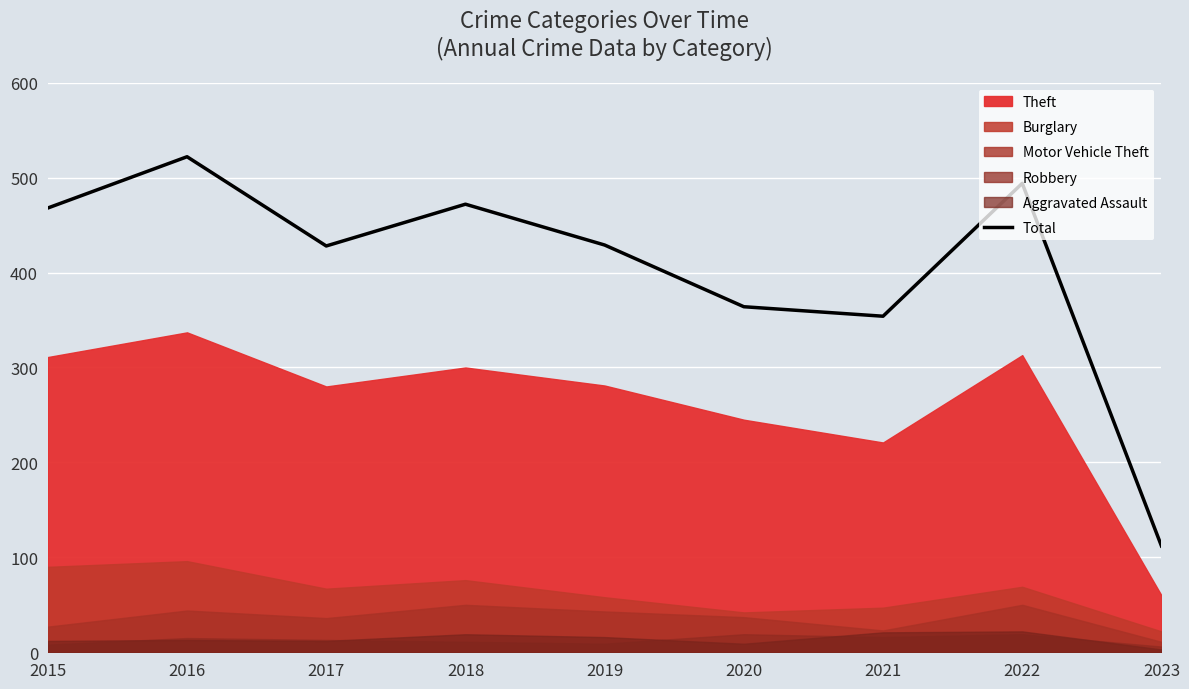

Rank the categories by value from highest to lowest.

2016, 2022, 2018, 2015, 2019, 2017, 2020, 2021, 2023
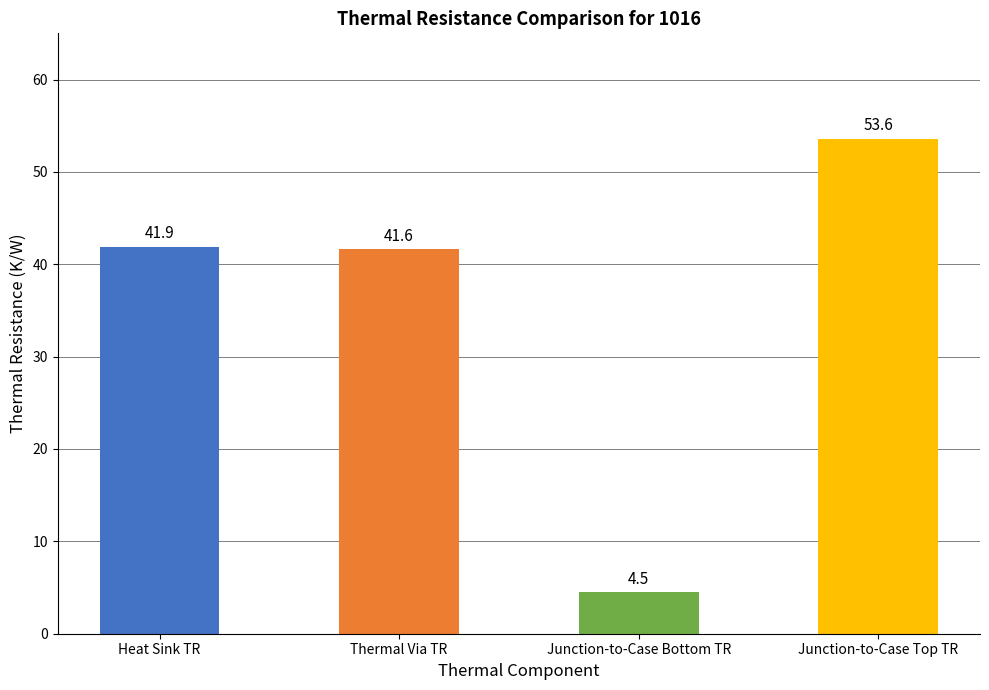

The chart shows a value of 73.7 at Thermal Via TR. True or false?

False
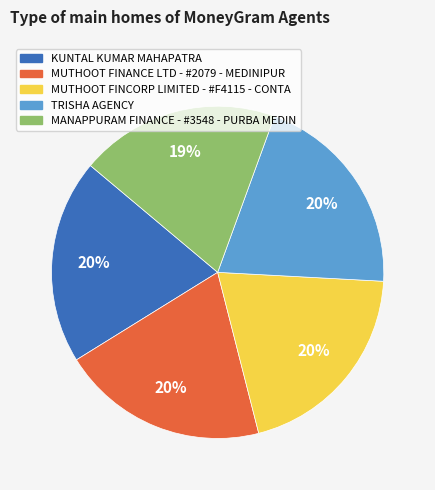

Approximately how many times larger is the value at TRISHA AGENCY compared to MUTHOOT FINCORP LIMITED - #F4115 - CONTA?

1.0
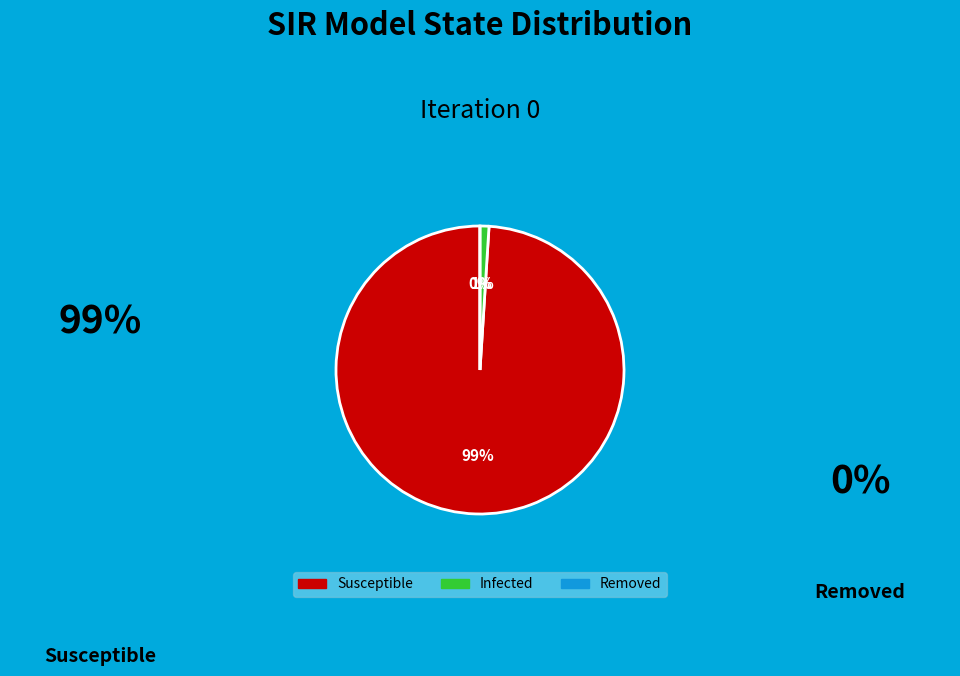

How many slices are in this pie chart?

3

☆ ☆ ☆ ☆ ☆

▸ **What is expected**: Reproduce the lines above verbatim, omitting the pictures.

▸ **Answer to this problem**:
Rank the categories by value from highest to lowest.

2016, 2022, 2018, 2015, 2019, 2017, 2020, 2021, 2023

The chart shows a value of 73.7 at Thermal Via TR. True or false?

False

Approximately how many times larger is the value at TRISHA AGENCY compared to MUTHOOT FINCORP LIMITED - #F4115 - CONTA?

1.0

How many slices are in this pie chart?

3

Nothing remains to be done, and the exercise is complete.